The Jackal alla corte degli alieni
Al cinema Beniamino della rete, il collettivo napoletano debutta con «Addio fottuti musi verdi», ma le loro gag perfette su web si perdono su grande schermo
Al cinema Beniamino della rete, il collettivo napoletano debutta con «Addio fottuti musi verdi», ma le loro gag perfette su web si perdono su grande schermo
L’idea iniziale parte dalla mancanza di prospettiva di molti giovani nonostante il pezzo di carta conseguito. E allora, vista l’impossibilità di sbocchi professionali nel nostro paese, si può pensare anche di andare lontano. Certo, come diceva Troisi, tutti considerano i napoletani fuori Napoli migranti, ma ci sono diversi modi di migrare. Già perché qui siamo di fronte a una scelta estrema: gli alieni. Procediamo con ordine: Ciro sarebbe un grafico pubblicitario, ma deve campare faticando in una friggitoria napoletana gestita dai cinesi. Vive nell’appartamento di fronte a mammà, e vampirizza la connessione internet, ha per amici Matilda che vuole emigrare all’estero e Fabio la cui unica aspirazione è andare all’anteprima del suo fantasy preferito. Quando Ciro il curriculum arriva agli alieni quelli mostrano apprezzamento per le sue idee e lo rapiscono, anche se poi i loro fini non si riveleranno proprio generosi.

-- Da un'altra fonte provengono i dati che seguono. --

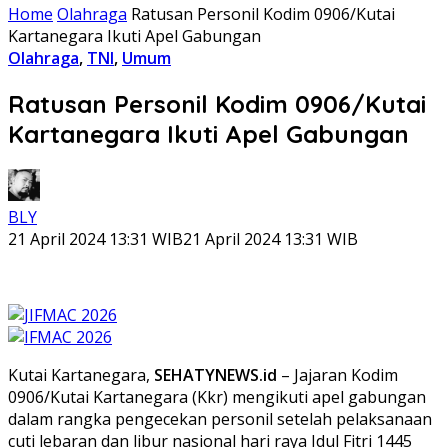
Home
Olahraga
Ratusan Personil Kodim 0906/Kutai
Kartanegara Ikuti Apel Gabungan
Olahraga
,
TNI
,
Umum
Ratusan Personil Kodim 0906/Kutai
Kartanegara Ikuti Apel Gabungan
BLY
21 April 2024 13:31 WIB
21 April 2024 13:31 WIB
Kutai Kartanegara,
SEHATYNEWS.id
– Jajaran Kodim
0906/Kutai Kartanegara (Kkr) mengikuti apel gabungan
dalam rangka pengecekan personil setelah pelaksanaan
cuti lebaran dan libur nasional hari raya Idul Fitri 1445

Addio fottuti musi verdi è proposto da The Jackal il collettivo napoletano divenuto casa di produzione che da diversi anni spopola in rete con parodie e interventi estemporanei di grande successo. Per quanto baciati dalla celebrità e dall’adorazione dai fan pare che tutto questo non basti, ci vuole il grande schermo per essere consacrati. Ma in sala, è banale dirlo ma è assolutamente così, non basta inanellare una serie di gag e di trovate anche brillanti, perché il cinema è un’altra cosa. Ci si sono già sgrugnati altri, non solo di provenienza webbistica, anche televisiva. Alle battute e alle situazioni buffe e paradossali bisogna dare una costruzione drammaturgica che abbia un po’ di solidità, anche il demenziale pretende impegno. E qui la strada diventa una salita, se non si è Sacha Baron Coen o Checco Zalone, il fiato comincia a mancare, il respiro si fa corto e il racconto asfittico, col rischio che non si faccia più ridere.

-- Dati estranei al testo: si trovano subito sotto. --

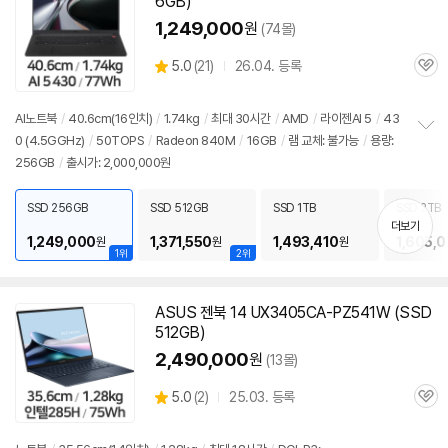
6GB)
1,249,000
원
(74몰)
상
5.0
(
21)
26.04. 등록
관
별
품
심
점
리
AI
노트북
/
40.6cm(16인치)
/
1.74kg
/
최대 30시간
/
AMD
/
라이젠AI 5
/
43
뷰
0 (4.5GGHz)
/
50TOPS
/
Radeon 840M
/
16GB
/
램
교체: 불가능
/
용량:
정
256GB
/
출시가: 2,000,000원
보
펼
치
SSD 256GB
SSD 512GB
SSD 1TB
SSD 2TB
기
더보기
1,249,000
1,371,550
1,493,410
1,605,
원
원
원
1위
2위
ASUS 젠북 14 UX3405CA-PZ541W (SSD
512GB)
2,490,000
원
(13몰)
상
5.0
(
2)
25.03. 등록
관
별
품
심
점
리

Certo, si può trovare un Gigi D’Alessio gustosa parodia di se stesso con tanto di canzone apresso, ma ce ne vorrebbero dieci per sostenere un film. Sarà questione di dimensioni ma l’idea fulminante che esplode e fa scompisciare sul piccolo schermo proposta su quello grande sembra diluirsi lungo tutta la superfice diventando molto meno brillante.